AIM OF THE TASK:
Across the entries below, how many lines contain the word "wire"? Give the number alone.

◇ ◇ ◇ ◇ ◇

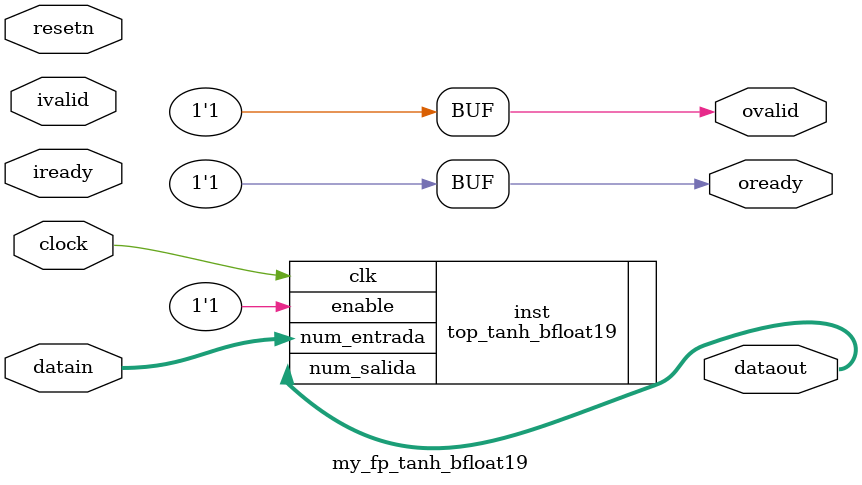
<source format=v>
`timescale 1 ps / 1 ps
module my_fp_tanh_bfloat19 (

	input   clock,
	input   resetn,
	input   ivalid, 
	input   iready,
	output  ovalid, 
	output  oready,
	input   [18:0]  datain,
	output  [18:0]  dataout);
	
	
  assign ovalid = 1'b1;
  assign oready = 1'b1;
  // ivalid, iready, resetn are ignored
  

	top_tanh_bfloat19	inst(
				.clk(clock),
				.enable(1'b1),
				.num_entrada(datain),
				.num_salida(dataout));

endmodule

</source>
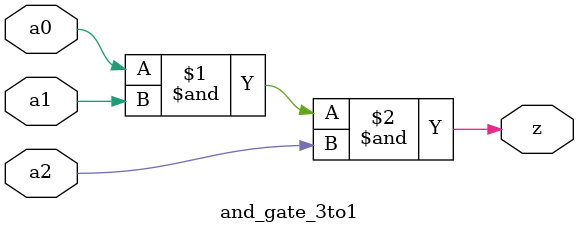
<source format=v>
module and_gate_3to1(a0, a1, a2, z);
    input wire a0, a1, a2;
    output wire z;

    assign z = (a0 & a1 & a2);
endmodule
</source>
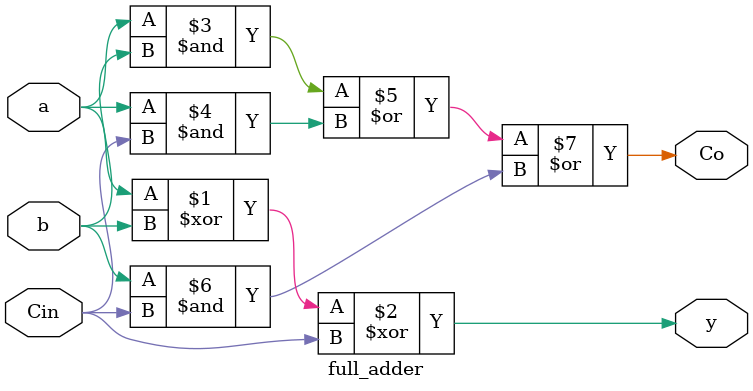
<source format=sv>
module adder_16bit(
    input [15:0] a,
    input [15:0] b,
    input Cin,
    output [15:0] y,
    output Co
);

    wire [1:0] carry;

    adder_8bit adder0 (
        .a(a[7:0]),
        .b(b[7:0]),
        .Cin(Cin),
        .y(y[7:0]),
        .Co(carry[0])
    );

    adder_8bit adder1 (
        .a(a[15:8]),
        .b(b[15:8]),
        .Cin(carry[0]),
        .y(y[15:8]),
        .Co(carry[1])
    );

    assign Co = carry[1];

endmodule

module adder_8bit(
    input [7:0] a,
    input [7:0] b,
    input Cin,
    output [7:0] y,
    output Co
);

    wire [7:0] carry;

    full_adder fa0 (.a(a[0]), .b(b[0]), .Cin(Cin), .y(y[0]), .Co(carry[0]));
    full_adder fa1 (.a(a[1]), .b(b[1]), .Cin(carry[0]), .y(y[1]), .Co(carry[1]));
    full_adder fa2 (.a(a[2]), .b(b[2]), .Cin(carry[1]), .y(y[2]), .Co(carry[2]));
    full_adder fa3 (.a(a[3]), .b(b[3]), .Cin(carry[2]), .y(y[3]), .Co(carry[3]));
    full_adder fa4 (.a(a[4]), .b(b[4]), .Cin(carry[3]), .y(y[4]), .Co(carry[4]));
    full_adder fa5 (.a(a[5]), .b(b[5]), .Cin(carry[4]), .y(y[5]), .Co(carry[5]));
    full_adder fa6 (.a(a[6]), .b(b[6]), .Cin(carry[5]), .y(y[6]), .Co(carry[6]));
    full_adder fa7 (.a(a[7]), .b(b[7]), .Cin(carry[6]), .y(y[7]), .Co(carry[7]));

    assign Co = carry[7];

endmodule

module full_adder(
    input a,
    input b,
    input Cin,
    output y,
    output Co
);

    assign y = a ^ b ^ Cin;
    assign Co = (a & b) | (a & Cin) | (b & Cin);

endmodule
</source>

◇ ◇ ◇ ◇ ◇

EXERCISE OUTPUT:
4